Tarefa proposta: Disponha em uma tabela Markdown as linhas dos dados abaixo, começando na que contém "table_cell parkingowego, ewentualnie" e parando depois da que contém "table_cell internetu [857, 149, 1093, 409]". Use a coluna "Nº" para o número de ordem e a coluna "Texto" para a linha, omitindo as linhas em branco.

+ + +

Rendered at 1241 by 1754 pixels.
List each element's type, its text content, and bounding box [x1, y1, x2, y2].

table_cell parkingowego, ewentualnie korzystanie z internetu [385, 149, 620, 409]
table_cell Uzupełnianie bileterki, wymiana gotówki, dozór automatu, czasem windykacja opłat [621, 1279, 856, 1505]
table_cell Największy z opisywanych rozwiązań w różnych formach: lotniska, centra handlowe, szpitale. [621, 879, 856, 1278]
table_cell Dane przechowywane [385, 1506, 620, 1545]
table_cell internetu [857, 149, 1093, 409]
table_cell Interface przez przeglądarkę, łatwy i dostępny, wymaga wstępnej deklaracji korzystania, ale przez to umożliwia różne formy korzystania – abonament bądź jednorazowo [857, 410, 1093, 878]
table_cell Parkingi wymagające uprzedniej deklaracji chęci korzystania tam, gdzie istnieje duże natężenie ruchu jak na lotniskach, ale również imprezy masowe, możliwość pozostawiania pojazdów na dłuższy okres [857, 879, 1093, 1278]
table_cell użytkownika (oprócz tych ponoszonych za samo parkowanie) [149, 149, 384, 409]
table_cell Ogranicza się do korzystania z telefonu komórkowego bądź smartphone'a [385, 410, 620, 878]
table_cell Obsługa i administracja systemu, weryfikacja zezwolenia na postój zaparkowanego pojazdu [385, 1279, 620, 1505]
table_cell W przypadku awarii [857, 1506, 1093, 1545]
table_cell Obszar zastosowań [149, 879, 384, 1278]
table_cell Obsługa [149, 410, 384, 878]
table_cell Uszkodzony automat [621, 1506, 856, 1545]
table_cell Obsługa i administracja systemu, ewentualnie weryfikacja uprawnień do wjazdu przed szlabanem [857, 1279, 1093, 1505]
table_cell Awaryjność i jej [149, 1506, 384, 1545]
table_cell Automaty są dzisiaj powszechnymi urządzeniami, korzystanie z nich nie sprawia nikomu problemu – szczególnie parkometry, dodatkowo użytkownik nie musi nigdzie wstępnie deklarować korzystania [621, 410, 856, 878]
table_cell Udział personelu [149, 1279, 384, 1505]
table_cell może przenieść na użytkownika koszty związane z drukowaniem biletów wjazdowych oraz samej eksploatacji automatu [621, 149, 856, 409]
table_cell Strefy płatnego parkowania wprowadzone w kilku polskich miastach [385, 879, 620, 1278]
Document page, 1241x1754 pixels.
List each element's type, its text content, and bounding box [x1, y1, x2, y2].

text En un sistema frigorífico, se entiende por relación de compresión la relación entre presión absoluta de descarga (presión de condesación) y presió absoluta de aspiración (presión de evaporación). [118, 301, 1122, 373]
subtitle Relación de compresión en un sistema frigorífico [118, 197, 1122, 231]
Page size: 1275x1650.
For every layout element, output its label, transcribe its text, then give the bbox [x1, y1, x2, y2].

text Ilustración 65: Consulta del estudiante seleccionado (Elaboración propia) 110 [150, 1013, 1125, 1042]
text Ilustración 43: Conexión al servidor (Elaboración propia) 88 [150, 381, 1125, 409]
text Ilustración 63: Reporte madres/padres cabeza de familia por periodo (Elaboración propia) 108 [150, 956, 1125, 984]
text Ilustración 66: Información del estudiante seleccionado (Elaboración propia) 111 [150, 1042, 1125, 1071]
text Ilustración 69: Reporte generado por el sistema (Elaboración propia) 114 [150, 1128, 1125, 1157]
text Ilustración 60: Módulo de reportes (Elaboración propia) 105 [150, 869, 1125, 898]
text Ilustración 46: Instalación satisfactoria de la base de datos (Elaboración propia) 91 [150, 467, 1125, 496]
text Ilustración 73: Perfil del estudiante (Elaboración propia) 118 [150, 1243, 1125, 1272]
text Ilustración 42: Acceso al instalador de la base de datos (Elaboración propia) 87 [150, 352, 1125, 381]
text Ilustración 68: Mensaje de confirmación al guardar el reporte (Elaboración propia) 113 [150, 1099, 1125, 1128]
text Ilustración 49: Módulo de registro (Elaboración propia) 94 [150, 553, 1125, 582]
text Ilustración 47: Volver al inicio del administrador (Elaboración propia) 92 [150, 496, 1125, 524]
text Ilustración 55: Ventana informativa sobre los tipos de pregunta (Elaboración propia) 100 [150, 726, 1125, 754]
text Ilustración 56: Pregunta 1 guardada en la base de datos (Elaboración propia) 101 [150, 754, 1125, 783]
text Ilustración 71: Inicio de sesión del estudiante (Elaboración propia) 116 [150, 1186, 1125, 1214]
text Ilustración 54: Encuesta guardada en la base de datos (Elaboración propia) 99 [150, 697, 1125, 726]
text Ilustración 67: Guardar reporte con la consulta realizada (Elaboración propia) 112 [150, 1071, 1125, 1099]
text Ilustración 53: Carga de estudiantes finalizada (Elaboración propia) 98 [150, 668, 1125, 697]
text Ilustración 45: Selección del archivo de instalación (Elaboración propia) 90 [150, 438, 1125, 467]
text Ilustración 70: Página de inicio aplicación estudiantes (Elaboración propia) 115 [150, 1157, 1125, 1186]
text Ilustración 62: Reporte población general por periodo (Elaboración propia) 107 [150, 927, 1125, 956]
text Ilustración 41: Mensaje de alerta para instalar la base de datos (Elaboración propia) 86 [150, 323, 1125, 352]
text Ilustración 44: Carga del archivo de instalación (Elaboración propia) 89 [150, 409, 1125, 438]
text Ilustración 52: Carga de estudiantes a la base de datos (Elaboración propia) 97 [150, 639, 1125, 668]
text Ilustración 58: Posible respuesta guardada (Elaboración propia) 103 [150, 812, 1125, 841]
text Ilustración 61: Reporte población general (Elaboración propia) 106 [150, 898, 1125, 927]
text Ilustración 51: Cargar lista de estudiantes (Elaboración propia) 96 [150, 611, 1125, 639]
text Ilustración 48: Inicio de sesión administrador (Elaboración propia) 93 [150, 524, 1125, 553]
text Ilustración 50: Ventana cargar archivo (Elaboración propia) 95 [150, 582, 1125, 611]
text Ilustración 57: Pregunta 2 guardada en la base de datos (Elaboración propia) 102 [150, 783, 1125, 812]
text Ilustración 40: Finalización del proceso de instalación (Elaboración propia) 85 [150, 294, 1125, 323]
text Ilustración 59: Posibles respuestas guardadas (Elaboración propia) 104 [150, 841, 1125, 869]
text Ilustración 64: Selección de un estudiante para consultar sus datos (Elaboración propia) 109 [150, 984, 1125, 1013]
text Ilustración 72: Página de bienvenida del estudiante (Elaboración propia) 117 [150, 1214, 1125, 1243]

+ + +

Resposta do exercício:
| Nº | Texto |
|---|---|
| 1 | table_cell parkingowego, ewentualnie korzystanie z internetu [385, 149, 620, 409] |
| 2 | table_cell Uzupełnianie bileterki, wymiana gotówki, dozór automatu, czasem windykacja opłat [621, 1279, 856, 1505] |
| 3 | table_cell Największy z opisywanych rozwiązań w różnych formach: lotniska, centra handlowe, szpitale. [621, 879, 856, 1278] |
| 4 | table_cell Dane przechowywane [385, 1506, 620, 1545] |
| 5 | table_cell internetu [857, 149, 1093, 409] |